Example 110/220 kV distribution substation network based on Liang et al. (2022). Includes nodes, edges, macrocomponents, equipment fragility, and probability files.

Files:

  • nodes.json: Substation nodes with coordinates and attributes

  • edges.json: Power line connections between substations

  • probs.json: Edge failure probabilities

  • macrocomponents.json: Component grouping information

  • equipment.json: Equipment fragility data

Citation:

Liang, H., Blagojevic, N., Xie, Q., & Stojadinovic, B. (2022). Seismic risk analysis of electrical substations based on the network analysis method. Earthquake Engineering & Structural Dynamics, 51(11), 2690-2707.

Use Cases:

  • Power grid reliability analysis

  • Seismic risk assessment

  • Infrastructure resilience studies

Data Format

All datasets follow a consistent JSON format defined by JSON schemas in the schema/ directory.

Node Format

Nodes are stored as a JSON object where keys are node IDs and values are attribute dictionaries:

{
  "node_id": {
    "x": 0.0,
    "y": 0.0,
    "type": "source",
    "additional_attributes": "..."
  }
}

Required attributes:

  • x: X-coordinate (number)

  • y: Y-coordinate (number)

Examples of optional attributes:

  • type: Node type (string)

  • group_name: Grouping identifier (string)

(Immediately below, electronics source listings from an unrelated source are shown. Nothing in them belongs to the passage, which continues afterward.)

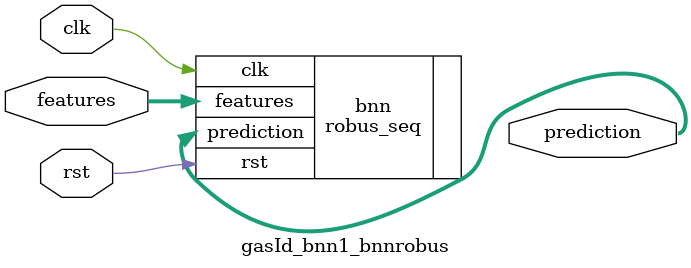
<source format=v>













module gasId_bnn1_bnnrobus #(

parameter FEAT_CNT = 128,
parameter HIDDEN_CNT = 40,
parameter FEAT_BITS = 4,
parameter CLASS_CNT = 6,
parameter TEST_CNT = 1000


  ) (
  input clk,
  input rst,
  input [FEAT_CNT*FEAT_BITS-1:0] features,
  output [$clog2(CLASS_CNT)-1:0] prediction
  );

  localparam Weights0 = 5120'b01111111110011111101000001110011011111101111111111000000001000000110100000111101000110100111101000001110100011101110001000010100010110010011101011011101010111111011100011001000000111111110010001011100101111000100111110101100001100111011010111000000010000100001111111011111001110001011000001101110111111111011111111111111000111000101001111110010000010101010101011011000001111111001110100111000001100111101011110011011101010011010011100101111100010100100001011100010000100111101001011011010101000000111000100010001011001100010000100000000110000010000010000010110111111011111110100000000110000111111000011110011100101101100001101011111101001011001100010011100010111111001101011110100111110000110101011000010100111100101111010011111011011001001101010010100110000000110000010010010000000001010000101000011001100110110001101000000100110111010011010000000111100000011001010100001111010100101111111111110001000010100010101100101010000011100000110000001111100000111000110100001000000110000000111110011010001011100110100011111101001101101101001101101110110001101110100101111110001001111111111111101001100111111101100001010110110101111000010111001100111110101111110100000101000011100011100000111010000100100010001100000001000000110001000000110000101011010010111101111101011111001000001100010011000001110000000011111010111010010000001100001101111110101111100011111001100111110111101001100001100011011000110011101110111110110000100100001000000010110001011000010001000011100000011110100011000011000000000010011111000111000011110010101110110111001001010011111110111110000100001011000100110110000111100011111101111110111111100111110001000101010101011111011110010101111111111011111100111000111110000111100100111001101100000100000001011111111111111010100110010101110110001101110000110001011010010001100110111110110000101100000111010100010101001110001000000001010111011001111110111100100001001010110000101100110100001010000101011110011111100111110000111111111001000011000110110001101111011111011100000010111100000011010011010001100101100101010101111111010000000111110000111011010111110011101100110000010100101101001101111111101110111011111110100011100110111001111100100001000000101110011100011011011010010000101000110101010101010111111000001101011111010111011100000010111101001101010110111100100001011110101011110011001001000100000001001100010011001101111000101101000010001000010001000101010100110001011111101111011011100001111011001100000100011000001001110100101101001011110001111100111111011101010111000100000000000111110111111101100100101001001100111101000111100100000101100101100101011011111011100000001110011001011011110111110010001000000000011100110100100111011011110000111111110100111101100010010001000000011000001100110001011001100000111101110011011000000111000100001001111001011111101111101010000101110110101100010100011011100110001010000000001101111111011111101000001000000101010101110001000010111001000011000011111110101001101010100010101001000000000011100000011000001000000100010001110011101110101000010000001000000001000010110001011000110110101001010111011001111111110100111010000000001111000001100010101000000111001010010010110100111011111111001010010100111100000100011011101110000001000000101111111011111110101000010010001001101000011011000010100100000101111111101111111100011010101110000110001011101100100011110000111111101101011010010000000000100101011001100111101100000111000001100101111001110101000101010001001000100010101111011000000010000101011000010100110100111010101111100000000000010000101010010111111100010001000101111101111001100111100110100010000101011101001100100110000100000101000010011000101000011111000101001111110000001100001000010001010011010110001011101010010110111100011110000011011100000110001000001011101100111101000001110000001010111110101110110000100111111110000010010000101110000101100100100111010001110011111010000010101011111011111010001110111011111010011110101110110010111001100000111110110101100101010000001111101001111000111110011001100010011110100000010101101000011100000111010111111001111000000000010000001111101110010011101000011110010010011101101111110010000110000001000001111100110001000011100000110001101001101111010000010100000110000110100011100110110011100111100110110000111010111111001110011111100011011010001100011011100110000100000110101111111111111011001001001011101010010101010100000010010101000101010001101001111011000011010010110000111001000010100111100100111000100000011010011100011010001000011000101110111011101010111011101010111011000010001100101011011111111010001110100011000111000001011111111111111000111100011001011111100010011010011000011110100110111110011111110000110001111111111110100010111011001110101111110100001111100001011001010011011110110111001110100111111101011110110001110000000110010110110110110100000111000001010011000001111001000011000010111000101000011111110001011100000000011110001111101010111110000011011100011111000010111111001111100001110011110110000000001000000010011010111101110011010101010000111111111111111000000000010011011010101101000001111111110011011111000010110000111011111000111110000011001101011000011111001111001010001111000000101111100111011 ;
  localparam Weights1 = 240'b001101100010110011101111111110000101100100111011101110001100100011010110111110010011010000101000111011101111100011011101110101110110000001111111010010111010101110110110000010000111110101011111100011100111010010101100110110001100101001011011 ;

  robus_seq #(.FEAT_CNT(FEAT_CNT),.FEAT_BITS(FEAT_BITS),.HIDDEN_CNT(HIDDEN_CNT),.CLASS_CNT(CLASS_CNT),.Weights0(Weights0),.Weights1(Weights1)) bnn (
    .clk(clk),
    .rst(rst),
    .features(features),
    .prediction(prediction)
  );

endmodule

</source>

  • capacity: Capacity value (number or string)

  • unit: Unit of measurement (string)

  • Any other custom attributes

Edge Format

Edges are stored as a JSON object where keys are edge IDs and values are connection dictionaries:

{
  "edge_id": {
    "from": "node1",
    "to": "node2",
    "directed": false,
    "additional_attributes": "..."
  }
}

Required attributes:

  • from: Source node ID (string)

  • to: Target node ID (string)

  • directed: Whether edge is directed (boolean)

Examples of optional attributes:

  • eid: Edge identifier (string)

  • macrocomponent_type: Component type (string)

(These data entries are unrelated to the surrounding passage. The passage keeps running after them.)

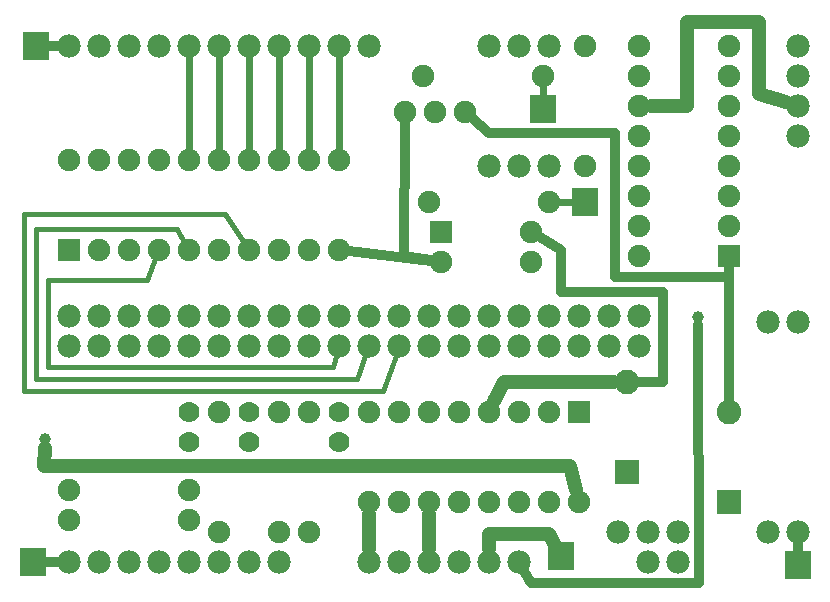
<source format=gtl>
G04 MADE WITH FRITZING*
G04 WWW.FRITZING.ORG*
G04 DOUBLE SIDED*
G04 HOLES PLATED*
G04 CONTOUR ON CENTER OF CONTOUR VECTOR*
%ASAXBY*%
%FSLAX23Y23*%
%MOIN*%
%OFA0B0*%
%SFA1.0B1.0*%
%ADD10C,0.039370*%
%ADD11C,0.082000*%
%ADD12C,0.078000*%
%ADD13C,0.075000*%
%ADD14C,0.070000*%
%ADD15R,0.085619X0.093668*%
%ADD16R,0.082000X0.082000*%
%ADD17R,0.075000X0.075000*%
%ADD18C,0.016000*%
%ADD19C,0.024000*%
%ADD20C,0.048000*%
%ADD21C,0.032000*%
%LNCOPPER1*%
G90*
G70*
G54D10*
X115Y519D03*
X2294Y926D03*
G54D11*
X2395Y312D03*
X2395Y610D03*
G54D12*
X1595Y1431D03*
X1695Y1431D03*
X1795Y1431D03*
X1595Y1831D03*
X1695Y1831D03*
X1795Y1831D03*
X2125Y111D03*
X2225Y111D03*
X2525Y911D03*
X2625Y911D03*
X2625Y211D03*
X2525Y211D03*
X2225Y211D03*
X2125Y211D03*
X2025Y211D03*
X195Y1831D03*
X295Y1831D03*
X395Y1831D03*
X495Y1831D03*
X595Y1831D03*
X695Y1831D03*
X795Y1831D03*
X895Y1831D03*
X995Y1831D03*
X1095Y1831D03*
X1195Y1831D03*
X2625Y1631D03*
X2625Y1531D03*
X1695Y112D03*
X1595Y112D03*
X1395Y112D03*
X1495Y112D03*
X195Y931D03*
X295Y931D03*
X395Y931D03*
X495Y931D03*
X595Y931D03*
X695Y931D03*
X795Y931D03*
X895Y931D03*
X995Y931D03*
X1095Y931D03*
X1195Y931D03*
X1295Y931D03*
X1395Y931D03*
X1495Y931D03*
X1595Y931D03*
X1695Y931D03*
X1795Y931D03*
X1895Y931D03*
X1995Y931D03*
X2095Y931D03*
X195Y931D03*
X295Y931D03*
X395Y931D03*
X495Y931D03*
X595Y931D03*
X695Y931D03*
X795Y931D03*
X895Y931D03*
X995Y931D03*
X1095Y931D03*
X1195Y931D03*
X1295Y931D03*
X1395Y931D03*
X1495Y931D03*
X1595Y931D03*
X1695Y931D03*
X1795Y931D03*
X1895Y931D03*
X1995Y931D03*
X2095Y931D03*
X195Y831D03*
X295Y831D03*
X395Y831D03*
X495Y831D03*
X595Y831D03*
X695Y831D03*
X795Y831D03*
X895Y831D03*
X995Y831D03*
X1095Y831D03*
X1195Y831D03*
X1295Y831D03*
X1395Y831D03*
X1495Y831D03*
X1595Y831D03*
X1695Y831D03*
X1795Y831D03*
X1895Y831D03*
X1995Y831D03*
X2095Y831D03*
X195Y831D03*
X295Y831D03*
X395Y831D03*
X495Y831D03*
X595Y831D03*
X695Y831D03*
X795Y831D03*
X895Y831D03*
X995Y831D03*
X1095Y831D03*
X1195Y831D03*
X1295Y831D03*
X1395Y831D03*
X1495Y831D03*
X1595Y831D03*
X1695Y831D03*
X1795Y831D03*
X1895Y831D03*
X1995Y831D03*
X2095Y831D03*
G54D13*
X1515Y1611D03*
X1415Y1611D03*
X1315Y1611D03*
X1775Y1731D03*
X1375Y1731D03*
G54D12*
X1195Y112D03*
X1295Y112D03*
X2625Y1831D03*
X2625Y1731D03*
G54D13*
X995Y612D03*
X995Y212D03*
X195Y352D03*
X595Y352D03*
X195Y252D03*
X595Y252D03*
X895Y612D03*
X895Y212D03*
X695Y612D03*
X695Y212D03*
G54D14*
X1095Y512D03*
X1095Y612D03*
X595Y512D03*
X595Y612D03*
X795Y512D03*
X795Y612D03*
G54D13*
X2395Y1131D03*
X2095Y1131D03*
X2395Y1231D03*
X2095Y1231D03*
X2395Y1331D03*
X2095Y1331D03*
X2395Y1431D03*
X2095Y1431D03*
X2395Y1531D03*
X2095Y1531D03*
X2395Y1631D03*
X2095Y1631D03*
X2395Y1731D03*
X2095Y1731D03*
X2395Y1831D03*
X2095Y1831D03*
G54D11*
X2055Y411D03*
X2055Y709D03*
G54D13*
X1895Y612D03*
X1895Y312D03*
X1795Y612D03*
X1795Y312D03*
X1695Y612D03*
X1695Y312D03*
X1595Y612D03*
X1595Y312D03*
X1495Y612D03*
X1495Y312D03*
X1395Y612D03*
X1395Y312D03*
X1295Y612D03*
X1295Y312D03*
X1195Y612D03*
X1195Y312D03*
X195Y1151D03*
X195Y1451D03*
X295Y1151D03*
X295Y1451D03*
X395Y1151D03*
X395Y1451D03*
X495Y1151D03*
X495Y1451D03*
X595Y1151D03*
X595Y1451D03*
X695Y1151D03*
X695Y1451D03*
X795Y1151D03*
X795Y1451D03*
X895Y1151D03*
X895Y1451D03*
X995Y1151D03*
X995Y1451D03*
X1095Y1151D03*
X1095Y1451D03*
X1435Y1211D03*
X1735Y1211D03*
X1435Y1111D03*
X1735Y1111D03*
X1915Y1431D03*
X1915Y1831D03*
X1795Y1311D03*
X1395Y1311D03*
G54D12*
X195Y112D03*
X295Y112D03*
X395Y112D03*
X495Y112D03*
X595Y112D03*
X695Y112D03*
X795Y112D03*
X895Y112D03*
G54D15*
X1835Y131D03*
G54D16*
X2395Y311D03*
G54D15*
X2625Y101D03*
X75Y111D03*
X85Y1831D03*
X1775Y1621D03*
X1915Y1311D03*
G54D17*
X2395Y1131D03*
G54D16*
X2055Y410D03*
G54D17*
X1895Y612D03*
X195Y1151D03*
X1435Y1211D03*
G54D18*
X455Y1051D02*
X125Y1051D01*
D02*
X556Y1221D02*
X85Y1222D01*
D02*
X716Y1271D02*
X46Y1271D01*
D02*
X85Y1222D02*
X86Y722D01*
D02*
X125Y1051D02*
X126Y762D01*
D02*
X45Y680D02*
X1244Y680D01*
D02*
X1244Y680D02*
X1288Y808D01*
D02*
X46Y1271D02*
X45Y680D01*
D02*
X86Y722D02*
X1155Y722D01*
D02*
X1155Y722D02*
X1187Y808D01*
D02*
X126Y762D02*
X1075Y762D01*
D02*
X1075Y762D02*
X1089Y808D01*
D02*
X783Y1171D02*
X716Y1271D01*
D02*
X584Y1171D02*
X556Y1221D01*
D02*
X487Y1130D02*
X455Y1051D01*
G54D19*
D02*
X1775Y1663D02*
X1775Y1703D01*
D02*
X1878Y1311D02*
X1824Y1311D01*
G54D20*
D02*
X1795Y203D02*
X1595Y203D01*
D02*
X1595Y203D02*
X1595Y201D01*
D02*
X1812Y173D02*
X1795Y203D01*
G54D21*
D02*
X2625Y143D02*
X2625Y176D01*
D02*
X113Y111D02*
X159Y111D01*
D02*
X123Y1831D02*
X160Y1831D01*
G54D20*
D02*
X114Y431D02*
X115Y489D01*
D02*
X1885Y350D02*
X1866Y431D01*
G54D21*
D02*
X1837Y1151D02*
X1765Y1194D01*
D02*
X1836Y1012D02*
X1837Y1151D01*
D02*
X2175Y1012D02*
X1836Y1012D01*
D02*
X2175Y711D02*
X2175Y1012D01*
D02*
X2093Y710D02*
X2175Y711D01*
D02*
X1736Y41D02*
X2295Y41D01*
D02*
X2295Y41D02*
X2294Y902D01*
D02*
X1713Y81D02*
X1736Y41D01*
D02*
X1314Y1132D02*
X1315Y1577D01*
D02*
X1402Y1117D02*
X1314Y1132D01*
D02*
X1402Y1115D02*
X1129Y1147D01*
D02*
X2396Y1060D02*
X2015Y1060D01*
D02*
X2015Y1060D02*
X2017Y1540D01*
D02*
X1595Y1540D02*
X1541Y1589D01*
D02*
X2017Y1540D02*
X1595Y1540D01*
D02*
X2396Y1097D02*
X2396Y1060D01*
D02*
X2395Y1097D02*
X2395Y647D01*
G54D20*
D02*
X1195Y272D02*
X1195Y153D01*
D02*
X1395Y272D02*
X1395Y153D01*
G54D19*
D02*
X895Y1480D02*
X895Y1801D01*
D02*
X795Y1480D02*
X795Y1801D01*
D02*
X695Y1480D02*
X695Y1801D01*
D02*
X1095Y1480D02*
X1095Y1801D01*
G54D20*
D02*
X2257Y1630D02*
X2255Y1912D01*
D02*
X2135Y1631D02*
X2257Y1630D01*
D02*
X2255Y1912D02*
X2496Y1912D01*
D02*
X2496Y1912D02*
X2496Y1672D01*
D02*
X2496Y1672D02*
X2586Y1644D01*
D02*
X1612Y647D02*
X1645Y711D01*
G54D19*
D02*
X995Y1480D02*
X995Y1801D01*
D02*
X595Y1480D02*
X595Y1801D01*
G54D20*
D02*
X1866Y431D02*
X114Y431D01*
D02*
X1595Y201D02*
X1595Y153D01*
D02*
X1645Y711D02*
X2012Y709D01*
G04 End of Copper1*
M02*
</source>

  • length: Edge length (number)

  • Any other custom attributes

Probability Format

Probabilities are stored as a JSON object mapping edge IDs to probability dictionaries:

{
  "edge_id": {
    "0": {"p": 0.05},
    "1": {"p": 0.95}
  }
}

Where, for example, ``”1”` indicates the edge could imply active/working and ``”0”` failure.

Required attributes:

  • int: Integer state index starting from 0

  • p: Probability of the state (number between 0 and 1)

Examples of optional attributes:

  • description: Description of the state (string)

Dataset Metadata

Each dataset includes a dataset.yaml file with metadata:

name: dataset-name
version: 1.0.0
title: Human-readable title
license: CC-BY-4.0
description: >
  Detailed description of the dataset
contacts:
  - name: Contact Name
    affiliation: Institution
    email: contact@example.com
tags: [tag1, tag2, tag3]
files:
  nodes: data/nodes.json
  edges: data/edges.json
  probs: data/probs.json
citation: |
  Citation information

Loading Datasets

Using ndtools

from ndtools.io import dataset_paths, load_json
from pathlib import Path

# Get dataset paths
nodes_path, edges_path, probs_path = dataset_paths(
    Path('datasets'), 'dataset_name', 'v1'
)

# Load data
nodes = load_json(nodes_path)
edges = load_json(edges_path)
probs = load_json(probs_path)

Direct Loading

import json
from pathlib import Path

dataset_path = Path("datasets/dataset_name/v1/data")

with open(dataset_path / "nodes.json") as f:
    nodes = json.load(f)

with open(dataset_path / "edges.json") as f:
    edges = json.load(f)

with open(dataset_path / "probs.json") as f:
    probs = json.load(f)

Validation

All datasets can be validated against their schemas:

# Validate all datasets
python data_validate.py --root .

# Validate specific dataset
python data_validate.py --root . --dataset dataset-name

Adding New Datasets

To add a new dataset to the repository:

  1. Create a new directory following the naming convention: dataset_name/v1/ (⚠️ Don’t use hyphens (`-`) — use underscores (`_`) in dataset names.)

  2. Add your data files in the data/ subdirectory

  3. Create a dataset.yaml metadata file

  4. Update the registry.json file

  5. Validate your dataset using the provided validation tools

See the contributing page for detailed instructions.